10 Março 2025
Entrevista com Myriam Laaroussi, coordenadora de emergência dos Médicos Sem Fronteiras: “A ajuda à população não pode se tornar uma moeda de troca. O bloqueio nas passagens de fronteira deixa os hospitais de joelhos. E há muito pouca água”.
A reportagem é publicada por La Repubblica, 10-03-2025.
Eles pararam os caminhões com alimentos, cobertores, remédios. Depois cortaram a eletricidade, o que em Gaza significa desligar a única usina de dessalinização, a de Deir al Balah, que produz água potável. Os suprimentos estão acabando e o cerco israelense está aumentando. "A situação é dramática, a ajuda humanitária não pode se tornar uma moeda de troca, uma ferramenta para negociações políticas", disse Myriam Laaroussi, coordenadora de emergência dos Médicos Sem Fronteiras (MSF), por telefone da Faixa de Gaza.
Quanto tempo durarão os suprimentos armazenados durante a primeira fase da trégua?
Não por muito tempo. Podemos continuar por algumas semanas com cuidados médicos decentes, não é muito tempo. Já precisamos de suprimentos adicionais, especialmente para pacientes com doenças como câncer, diabetes, hipertensão e doenças crônicas.
As casas móveis prometidas no acordo chegaram?
Não, o outro ponto crítico é justamente a habitação. As condições de vida das pessoas são terríveis, muitos se contentam com abrigos improvisados, que eles mesmos montam encontrando pedaços de pano ou papelão, mas não são tendas de verdade. A maioria das pessoas na Cidade de Gaza retornou a prédios completamente destruídos, onde é impossível viver. E há outro problema urgente.
Qual?
A água. Os israelenses impuseram uma proibição às organizações humanitárias sobre os chamados materiais de “uso duplo”, que eles acreditam que podem ser usados para fins humanitários e militares. Os oleodutos são um deles, são proibidos e, portanto, é impossível consertar o sistema hidráulico que foi destruído pela guerra. A água chega de caminhão. O mesmo vale para geradores e combustível, significa que em breve não seremos mais capazes de administrar os hospitais, significa que não haverá terapia intensiva, enfermarias pediátricas, maternidades.
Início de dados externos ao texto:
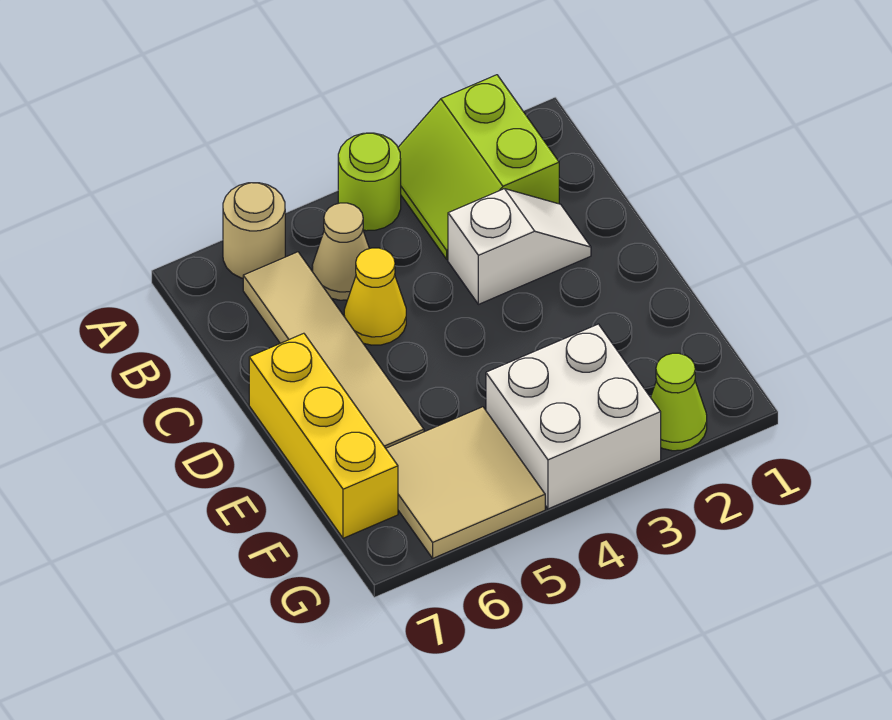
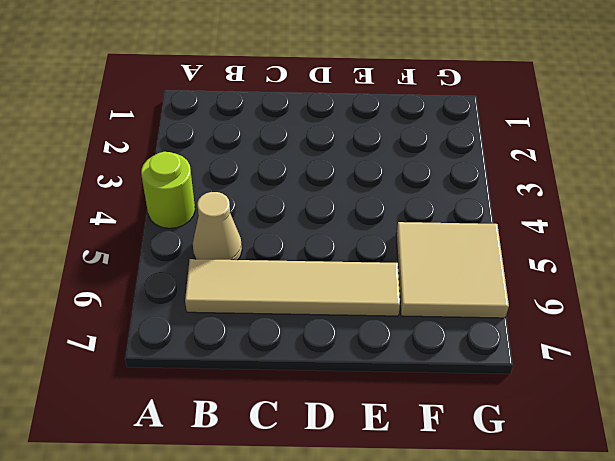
none -> lime slope A2:B3 level 1 top 2
none -> tan round brick A6 level 1

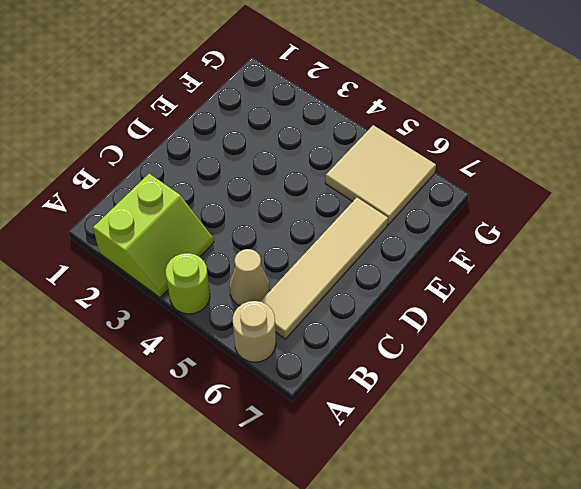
none -> white slope C2:C3 level 1 top 3
none -> yellow cone C5 level 1

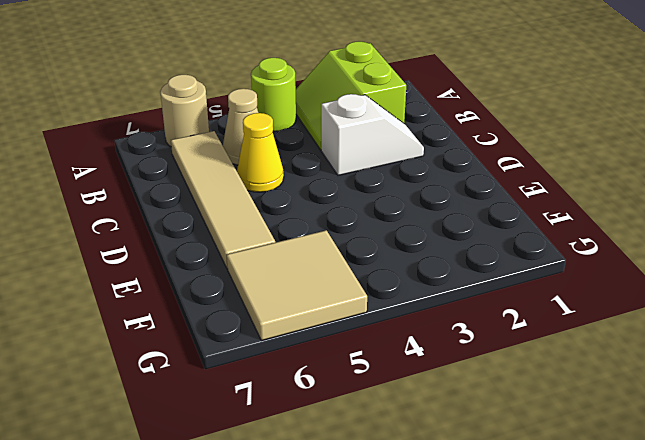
none -> yellow brick D7:F7 level 1
none -> white brick F3:G4 level 1

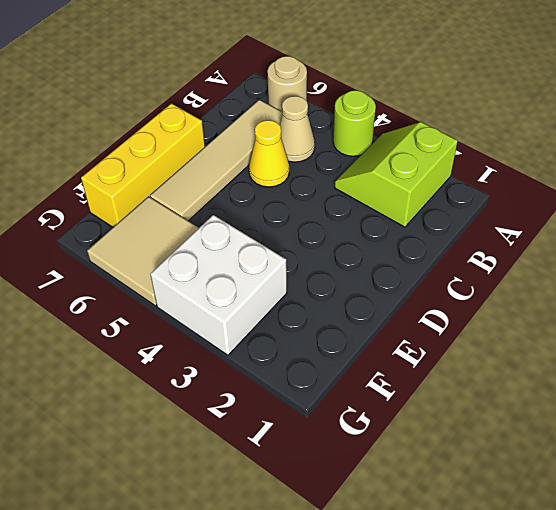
none -> white slope C2:C3 level 1 top 3
none -> lime cone G2 level 1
Quais pacientes precisam de mais ajuda?
Crianças, porque há uma escassez enorme de unidades pediátricas, e pessoas que têm doenças crônicas e precisam de cuidados constantes. Precisamos de materiais para os laboratórios, mas não podemos trazê-los e isso significa que não poderemos fazer testes em diabéticos, por exemplo. É como se estivéssemos trabalhando às cegas. Há uma enorme preocupação de que a guerra recomece. Temos dito isso desde o início do conflito: Israel deve abrir as passagens, a ajuda humanitária não pode se tornar uma ferramenta de negociação. Poderíamos fazer muito mais para ajudar as pessoas se as travessias fossem abertas e se as listas de materiais de “uso duplo” fossem modificadas. Mas agora há um bloqueio em tudo novamente.
Os cortes na agência norte-americana USAID afetam seu trabalho?
Não diretamente, porque não temos doadores externos, mas eles afetam outras organizações. Em algum momento, a capacidade operacional deles diminuirá e isso também terá consequências negativas em nosso trabalho.
Vimos fotos do jantar Iftar entre os escombros. Como a população está vivenciando esses dias de Ramadã?
Com o cessar-fogo eles respiraram por um momento. Mas todos estão sobrecarregados, estressados, não se sentem mais considerados seres humanos com suas necessidades, sentem-se como ferramentas. A possibilidade de que a guerra recomece aterroriza a todos. Seria mais do que uma tragédia. Isso não pode e não deve acontecer.